When meeting Canadians for the first time, there are a number of topics that can be touched upon. But the first question on first contact will be: what do you do? Work/occupation is important to Canadians, and it is also a social marker; it is what separates and defines a person in relation to another.
Local* Perspective - When meeting Canadians for the first time, there are a number of topics that can be touched upon. But the first question on first contact will be: what do you do? Work/occupation is important to Canadians, and it is also a social marker; it is what separates and defines a person in relation to another. Another related topic of conversation is educational attainment and/or professional experience.

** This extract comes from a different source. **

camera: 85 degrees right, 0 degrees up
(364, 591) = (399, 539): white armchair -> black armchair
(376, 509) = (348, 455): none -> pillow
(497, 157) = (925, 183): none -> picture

Canadians are known for travelling and thus are curious about world geography and other lands. When meeting someone a conversation may also touch on places to visit, be it locally or overseas. They want to know about other places, including the food, customs, music, the political climate. These interactions may differ depending on how the contact is made. For instance, when meeting someone for business, the conversation may be confined to very safe and neutral topics. When meeting people through friends or associations, the connection may take a deeper level.
Canadians are keenly aware of "otherness", and consequently it is common to hear: where are you from? as a first contact question. Asking questions like this one is a way to assert identity, and establish the boundaries of belonging. This is a question posed to Canadians from other regions, and newcomers to Canada, as there is a strong sense in Canadian identity of what one is not. This relation is expressed often to mark the differences between provinces and also to assert their difference between themselves and their Americans cousins.

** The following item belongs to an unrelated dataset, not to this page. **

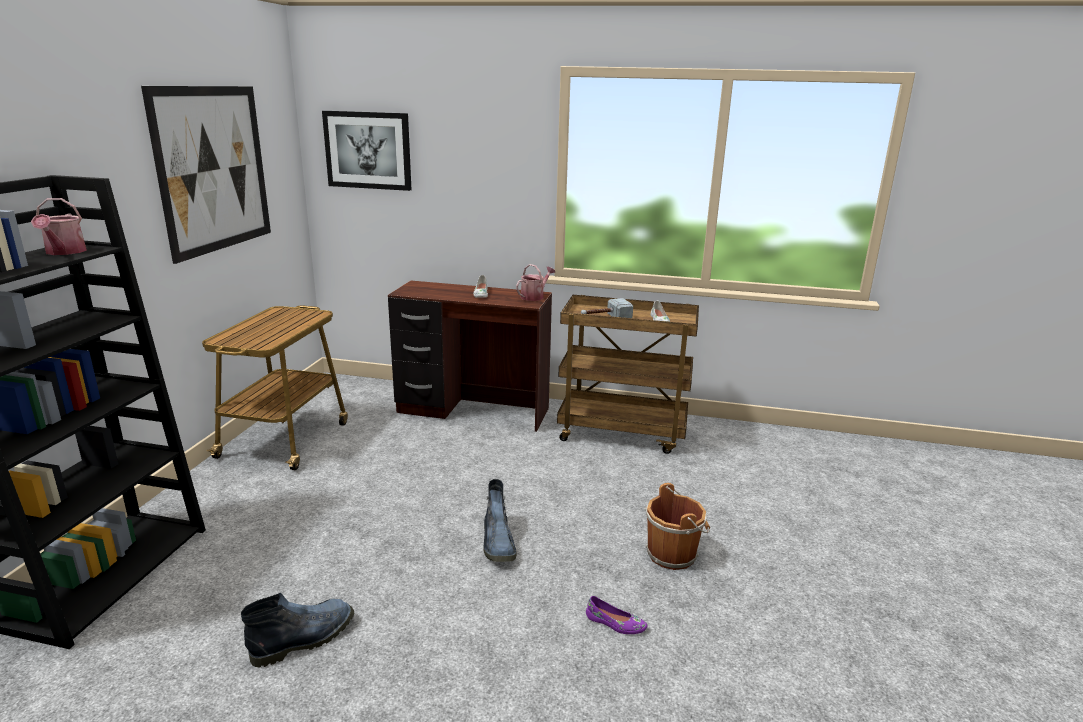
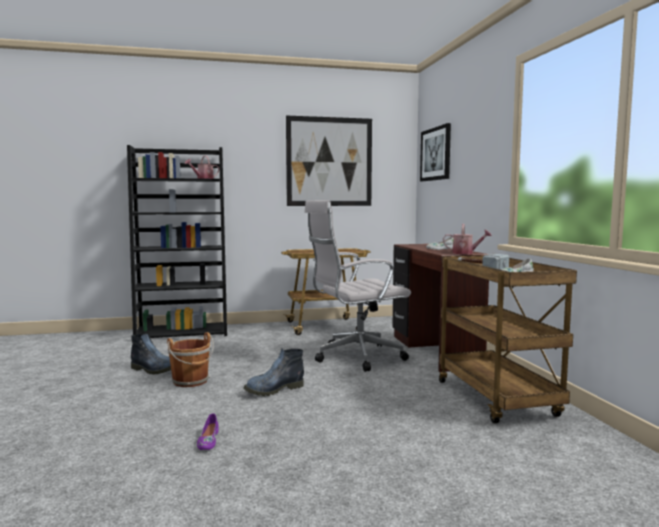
camera: 65 degrees right, 15 degrees down
(440, 459) = (355, 357): none -> white office chair
(673, 554) = (319, 449): brown bucket -> brown bucket (191, 381)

Humour should be approached with caution in Canada, as in other places, because the sense of political correctness is very strong in many social circles. Take time to learn the appropriate and acceptable limits of humour to avoid the risk of offending someone. However, it is important to note that humour is region and city specific in some cases. In the East Coast of Canada, for instance, humour can be self-effacing and people’s sensitivities are tougher with more tolerant limits. Similarly, Quebec has a different threshold for humour and limits on the topics used.
Topics to be avoided on first contact are money, salary, religion, and politics, especially the separatist movement. Newcomers to Canada can use the interlocutor’s cues for approaching topics or subjects during a first rendezvous.
* Local designates a person born in Canada as opposed to a person of Canadian origin
Canadian Perspective - Good topics of conversation are: work, studies, the weather (a good opener), one’s house, vacations, sports (especially hockey, American football, baseball, water sports and, increasingly, soccer/football) and other leisure activities. Generally, Canadians are not comfortable talking about salaries or personal finances and tend to steer away from discussing emotions. Asking questions about marriage or children can be interpreted as too personal by some.
Generally, it is good to keep conversation light and, if possible, funny. If people really want to know a lot about a given subject, they will ask questions; otherwise, it is best not to get too seriously into any one topic.
Appropriate topics of discussion will depend a lot on the crowd. Most Canadians know something about local or national politics, but many do not concern themselves with such issues. In any case, you will hear Canadians complain about politics and politicians but they are also very sensitive to how they are perceived by outsiders, so it is best to refrain from criticizing. Many Canadians have travelled abroad and have differing degrees of exposure to the ways of other countries. The more they have travelled, the more curious they are likely to be about the perceptions of foreigners; I would not recommend making this a main topic of conversation, however.
Canadians are often very proud of their natural surroundings, Canadian weather and their heartiness with respect to enduring the weather. Canadian musicians, writers, film producers and actors (comedians especially) are also a great source of pride. Men in particular are proud of Canadian beer and hockey, although women are increasingly a part of this sub-culture. Virtually all Canadians are eager to distinguish themselves from Americans.
The best way to impress most Canadians is to show what you have noticed is different from the United States, as there is a great deal of sensitivity and concern about being lumped in with our powerful neighbour. Most Canadians see themselves as humbler, funnier, more tolerant and/or less aggressive than Americans. I would not recommend overly criticizing the US, however. Canada depends on its neighbour and has strong cultural and historical ties. Many Canadians have relatives who live in the US.
Canadians tend to be very politically correct and concerned with fairness, although this varies from one region to the next and depends on the crowd. As the cherished image of many Canadians is of a tolerant society that is also more socially minded than that of the US, discussions of social classes, racial or other discrimination and private medical care are to be approached with care.
Generalizations about Canadians can also raise sensitive issues of regionalism. Central Canadians typically claim to speak for the country and Quebecois, people from the East Coast, the North, the West Coast, the West and the Prairies frequently differ from Central Canadians’ perspectives and are eager to point out the differences. A similar dynamic operates between Toronto and anyone outside of Toronto and there can be large cultural differences between other cities as well.